Filtering malformed cookie that contains a comma

We started using a new affiliate partner that is setting cookies that contain unencoded JSON, so what we receive looks like this:
Cookie: [other cookies]; _aw_j_29283={"id":"2f44a001-378b-436d-89a2-93672703c238-1","expiration":1693705859}; [other cookies]

Our backend rejects these (properly, imho) as a 400, but this has been causing substantial support workload of people complaining our site is broken.

I tried filtering these out in my haproxy config, but the comma in the JSON semantically breaks the one Cookie header into multiple headers.

The closest I got was this:

    http-request replace-value Cookie ([^{]*)[{][^;]+? \1OBJECT
    http-request replace-value Cookie ^[\"][^;]+}(.*) BUG=CONTINUES\1

but that yielded: [other cookies]; _aw_j_29283=OBJECT,BUG=CONTINUES; [other cookies]

i.e. the comma persists, and our backend still coughs up a 400. I can turn strict headers off, but that will involve touching dozens of services. I’m stuck on haproxy 1.8. Is there any way I can just selectively nuke a cookie containing a comma in haproxy?

Thanks!

1 Like
"replace-value" works like "replace-header" except that it matches the
regex against every comma-delimited value of the header field <name>
instead of the entire header.

It will never match a comma because it’s using commas as a delimiter.
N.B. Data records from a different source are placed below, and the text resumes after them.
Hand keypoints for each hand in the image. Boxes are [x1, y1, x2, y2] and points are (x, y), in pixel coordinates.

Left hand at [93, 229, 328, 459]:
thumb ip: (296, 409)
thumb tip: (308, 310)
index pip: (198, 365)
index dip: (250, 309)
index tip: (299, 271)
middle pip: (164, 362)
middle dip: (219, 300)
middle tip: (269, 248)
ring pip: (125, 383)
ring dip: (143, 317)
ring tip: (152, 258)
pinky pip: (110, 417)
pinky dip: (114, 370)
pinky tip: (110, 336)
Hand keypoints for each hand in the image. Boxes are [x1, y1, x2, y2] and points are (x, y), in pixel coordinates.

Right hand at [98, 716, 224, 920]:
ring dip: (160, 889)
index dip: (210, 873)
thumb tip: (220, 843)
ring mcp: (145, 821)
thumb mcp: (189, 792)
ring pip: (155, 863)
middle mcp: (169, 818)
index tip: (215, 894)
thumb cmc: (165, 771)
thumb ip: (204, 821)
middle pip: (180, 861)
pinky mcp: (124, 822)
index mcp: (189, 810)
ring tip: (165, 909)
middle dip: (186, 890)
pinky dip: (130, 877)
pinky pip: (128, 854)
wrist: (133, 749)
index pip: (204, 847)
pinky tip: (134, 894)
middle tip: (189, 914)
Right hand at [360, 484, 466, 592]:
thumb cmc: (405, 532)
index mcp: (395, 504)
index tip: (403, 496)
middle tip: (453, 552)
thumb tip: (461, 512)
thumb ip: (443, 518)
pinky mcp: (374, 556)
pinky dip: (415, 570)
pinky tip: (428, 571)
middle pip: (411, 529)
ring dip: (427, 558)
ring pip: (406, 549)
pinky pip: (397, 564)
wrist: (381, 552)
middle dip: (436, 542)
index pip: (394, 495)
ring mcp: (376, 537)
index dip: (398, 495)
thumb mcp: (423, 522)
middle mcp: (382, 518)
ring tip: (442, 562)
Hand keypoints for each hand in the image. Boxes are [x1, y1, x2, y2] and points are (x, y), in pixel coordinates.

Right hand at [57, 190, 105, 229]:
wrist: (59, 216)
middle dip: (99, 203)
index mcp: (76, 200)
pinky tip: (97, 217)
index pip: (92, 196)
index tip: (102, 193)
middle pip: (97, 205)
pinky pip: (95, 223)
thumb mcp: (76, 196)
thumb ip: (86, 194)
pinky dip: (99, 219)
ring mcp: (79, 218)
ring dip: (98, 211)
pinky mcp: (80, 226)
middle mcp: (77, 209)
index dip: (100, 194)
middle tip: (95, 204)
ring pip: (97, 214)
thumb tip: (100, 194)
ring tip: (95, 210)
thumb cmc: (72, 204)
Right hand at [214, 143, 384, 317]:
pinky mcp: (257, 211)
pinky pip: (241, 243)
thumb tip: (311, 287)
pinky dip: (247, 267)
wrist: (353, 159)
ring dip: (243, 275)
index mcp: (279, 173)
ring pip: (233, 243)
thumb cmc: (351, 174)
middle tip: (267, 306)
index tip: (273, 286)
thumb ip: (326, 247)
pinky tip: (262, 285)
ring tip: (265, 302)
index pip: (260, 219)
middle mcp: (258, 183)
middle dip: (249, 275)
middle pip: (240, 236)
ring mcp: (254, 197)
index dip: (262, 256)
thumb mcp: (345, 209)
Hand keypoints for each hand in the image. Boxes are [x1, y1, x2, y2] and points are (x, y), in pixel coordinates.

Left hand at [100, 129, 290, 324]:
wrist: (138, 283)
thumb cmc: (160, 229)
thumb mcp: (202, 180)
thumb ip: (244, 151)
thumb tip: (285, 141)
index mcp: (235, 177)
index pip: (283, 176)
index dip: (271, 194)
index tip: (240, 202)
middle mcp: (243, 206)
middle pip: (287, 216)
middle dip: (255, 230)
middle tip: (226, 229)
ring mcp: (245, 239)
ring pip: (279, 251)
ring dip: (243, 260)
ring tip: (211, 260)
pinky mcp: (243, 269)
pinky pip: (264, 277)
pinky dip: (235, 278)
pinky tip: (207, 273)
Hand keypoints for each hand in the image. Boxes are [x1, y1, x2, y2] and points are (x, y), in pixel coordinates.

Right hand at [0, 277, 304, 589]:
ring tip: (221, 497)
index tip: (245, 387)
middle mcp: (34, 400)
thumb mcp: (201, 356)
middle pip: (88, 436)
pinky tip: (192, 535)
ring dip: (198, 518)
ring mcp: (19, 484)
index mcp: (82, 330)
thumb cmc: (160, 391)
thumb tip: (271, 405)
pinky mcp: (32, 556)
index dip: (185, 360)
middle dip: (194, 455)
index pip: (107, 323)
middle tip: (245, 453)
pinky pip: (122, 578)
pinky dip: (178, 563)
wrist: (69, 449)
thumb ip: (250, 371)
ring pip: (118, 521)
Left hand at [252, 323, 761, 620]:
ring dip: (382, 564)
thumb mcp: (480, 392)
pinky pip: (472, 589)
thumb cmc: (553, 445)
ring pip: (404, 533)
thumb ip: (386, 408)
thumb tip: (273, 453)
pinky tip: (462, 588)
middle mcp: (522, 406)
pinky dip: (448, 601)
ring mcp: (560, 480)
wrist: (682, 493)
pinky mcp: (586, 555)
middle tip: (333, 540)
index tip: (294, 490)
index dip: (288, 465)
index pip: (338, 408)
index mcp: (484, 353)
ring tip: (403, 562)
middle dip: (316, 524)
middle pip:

You’d need to use replace header instead, something like:

http-request replace-header Cookie '(.+)\{[^\}]+\}(.+)' \1REPLACED\2

This would replace all JSON strings with REPLACED.

1 Like

ooh, awesome, missed that replace-header works on the whole thing!

Just out of curiosity, wouldn’t that regex only replace one single JSON cookie in the header? If it’s like sed /g then I’d think you’d need to isolate it down to the per-cookie level instead of allowing it to match the whole thing.

Well my first try was just '\{[^\}]+\}' REPLACED without anything else, which in my mind would have matched the JSON and replaced it, even multiple times, and not touch everything else.

However when actually testing, it ended up replacing the entire header value with REPLACED (so erasing all cookies). I don’t really understand why.

But yeah, you’re right, if you have multiple cookies like that, it wouldn’t work. In that case, we would have to troubleshoot while the header replacement is erasing it all.

I guess it passes the “does match” test even with a partial match, and unless you capture and emit the other parts, you lose them.

Here’s where I landed; instead of focusing on the curly brace, which seems to be legal

 cookie-value      = *cookie-octet / ( DQUOTE *cookie-octet DQUOTE )
 cookie-octet      = %x21 / %x23-2B / %x2D-3A / %x3C-5B / %x5D-7E
                       ; US-ASCII characters excluding CTLs,
                       ; whitespace DQUOTE, comma, semicolon,
                       ; and backslash

I just look for any cookie value that contains excluded chars, flag them, and truncate up to the end of this cookie. As we discovered, it only applies to the first one, but you can repeat the rule however many times you feel like being tolerant of crap requests:

    http-request replace-header Cookie (.+?=[^;\\,\"]*)[\\,\"][^;]*(;.*)? \1_ILLEGAL_CHARS_1\2
    http-request replace-header Cookie (.+?=[^;\\,\"]*)[\\,\"][^;]*(;.*)? \1_ILLEGAL_CHARS_2\2
    http-request replace-header Cookie (.+?=[^;\\,\"]*)[\\,\"][^;]*(;.*)? \1_ILLEGAL_CHARS_3\2
    http-request replace-header Cookie (.+?=[^;\\,\"]*)[\\,\"][^;]*(;.*)? \1_ILLEGAL_CHARS_4\2

This handles both the “mid-cookie-list” case and the “last-cookie” case for up to 4 bad cookies.

1 Like

(From a perspective of “least surprises”, I think a /g style behavior would be more intuitive, but I can see how that could be tricky.)